The BBC Fails To Provide Context If It Detracts From Their Narrative

The recent BBC coverage of the indictment and pending extradition of Richard O’Dwyer for abetting internet piracy has been pretty overtly biased in favor of the defendant.

The main thrust of O’Dwyer’s story, the way the BBC tells it, is that the young man is facing serious consequences from a foreign legal system for “simply linking” to illegal content. The legal question was, until yesterday’s court decision, whether or not what he’d done was a crime under UK law. In his  live reports from outside the courthouse on the BBC News Channel yesterday (Jan. 13), BBC correspondent constantly sanitized O’Dwyer’s alleged act by saying the he “simply linked” to illegal content. At one point the reporter clearly stressed the words “simply linking”, raising his voice to emphasize the point.

The legal charges against O’Dwyer do not refer to his actions as “simply” anything. That’s a BBC editorial decision, revealing the report’s personal opinion of the legal issue at hand. He did it over and over again, so it must be condoned by BBC News bosses.

The BBC News Online article is less overtly opinionated, but does give plenty of space to the defendant’s complaints. The article also relates the pure speculation from O’Dwyer and his lawyer that he’s being used as a “guinea pig” by US authorities in their efforts expand their powers to enforce copyright law. Then there’s the sympathy from Victoria Derbyshire.

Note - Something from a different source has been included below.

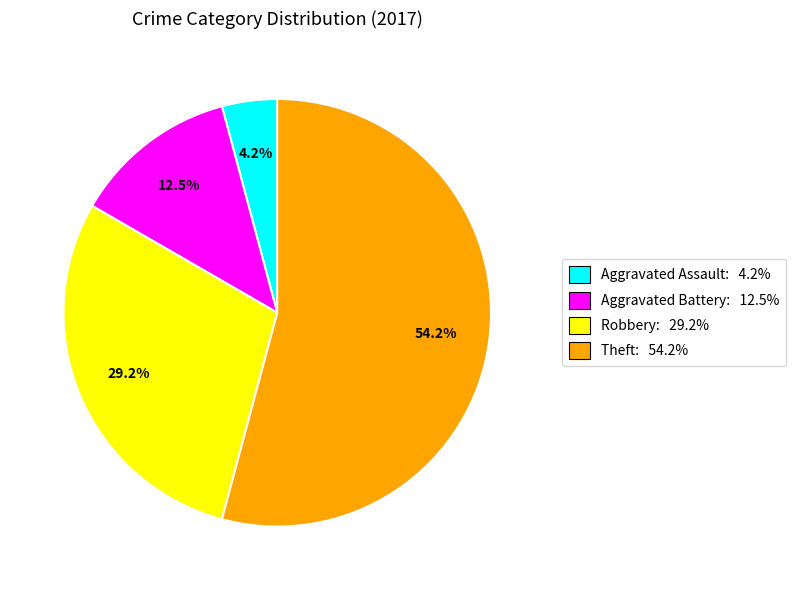

What is the ratio of the value at Theft: 54.2% to the value at Robbery: 29.2%?

1.9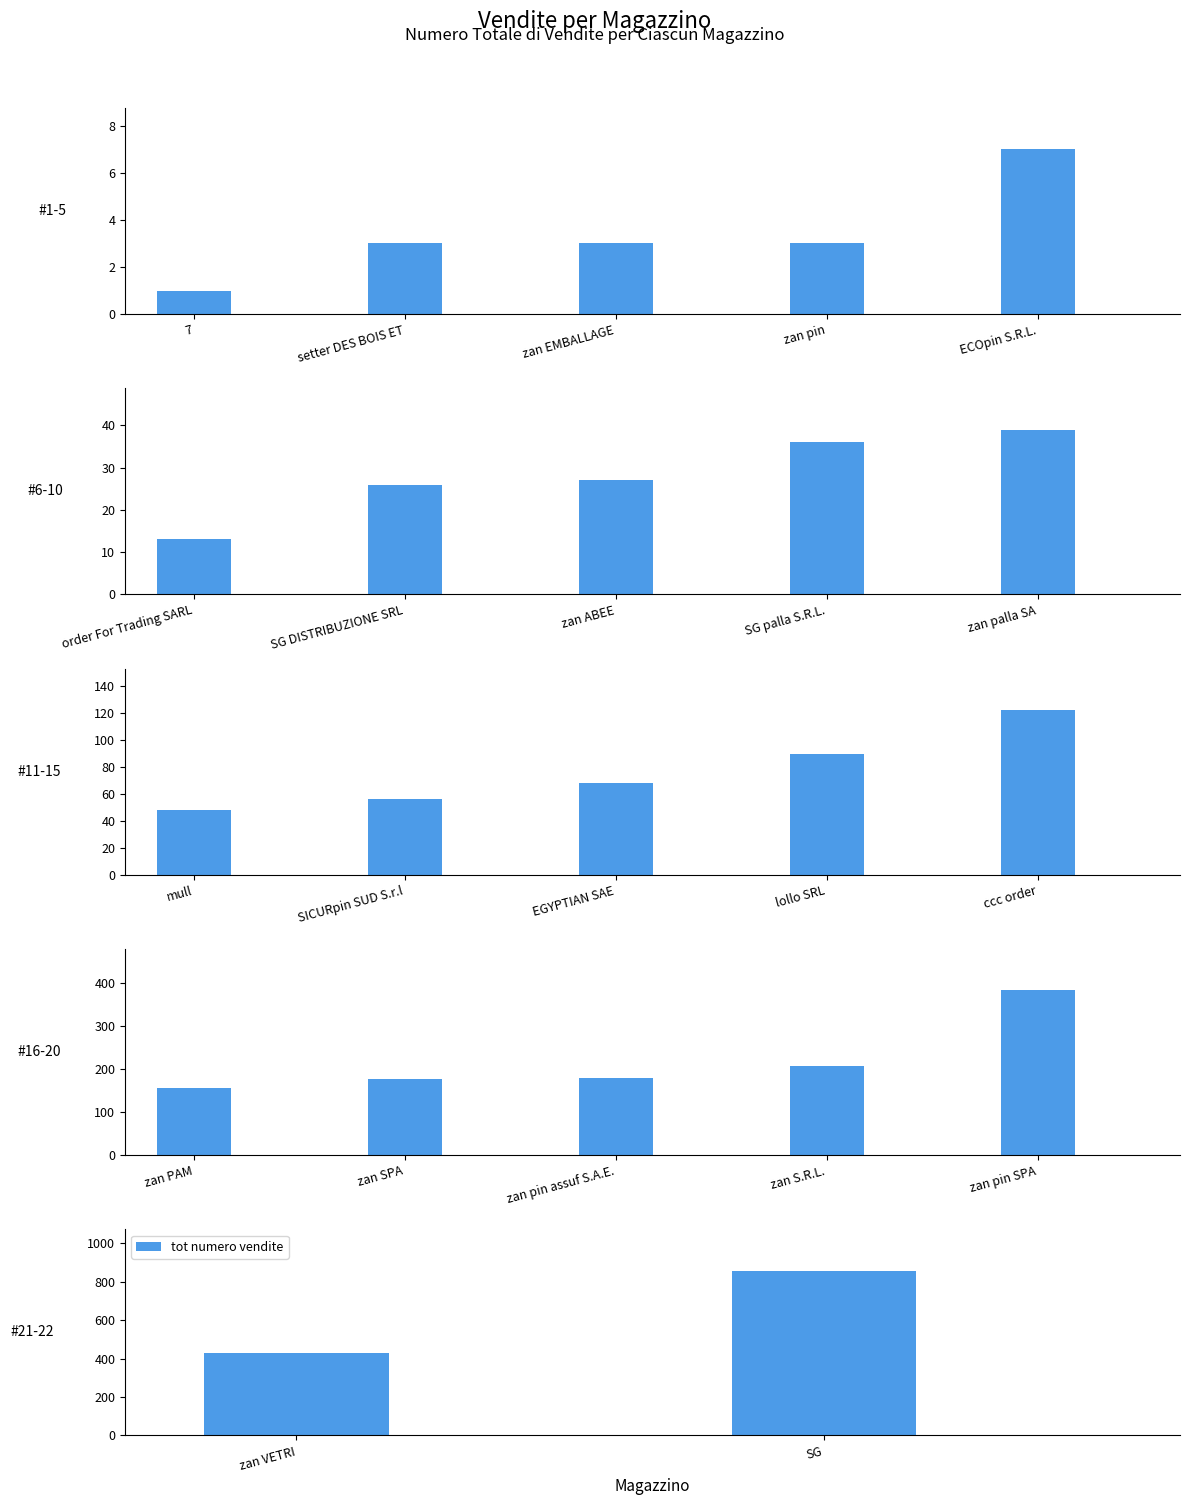

Does the chart contain stacked bars?

No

Essentially, the BBC is presenting O’Dwyer as an innocent student, who did nothing wrong, and is being treated unfairly by a grasping US. But there’s some important background context which the BBC curiously fails to provide, and which makes a lot of difference in how the audience might understand the story.  Here’s what the BBC doesn’t want you to know (h/t pounce for the extra info):
After the authorities originally shut down O’Dwyer’s website in June 2010, he started up a mirror site. This lovable little innocent student included “F*ck the Police” in the title. He also put up a photo of the police-hating old rap group, NWA. This is not the behavior of someone who doesn’t realize he’s done anything illegal. O’Dwyer knew perfectly well what he was doing the entire time: deliberately abetting criminal acts.

That bit of context might have made the reader view things a bit differently back in November, when the BBC was fretting that the poor dear would be “at risk” if extradited, a lost little lamb amongst hardened criminals in the US justice system. At least in that article, the phrasing I’ve been complaining about was presented as the words of O’Dwyer’s lawyer, rather than a BBC reporter’s explanation:

Mr Cooper argued the site did not store copyright material but merely pointed users to other sites where they could download films and TV shows.

 “Merely”, “simply”, what’s a few million acts of media piracy among friends, eh? So why does the BBC allow O’Dwyer to play all innocent, that he was “surprised” when the cops showed up on his doorstep in November, five months after his original site was shut down and he started it up again with an anti-police taunt?

We heard the same BS, unquestioned by the BBC, in Friday’s coverage. The BBC has been very sympathetic to this criminal, going out of their way to portray him not only as someone who should not be extradited to the US, but who really hasn’t even done anything wrong. Even though the facts show that he knew perfectly well what he was doing, and kept doing it even after being told it was illegal.

I wonder how the BBC would spin things if a US citizen was extradited to the UK for helping people around the world pirate BBC content?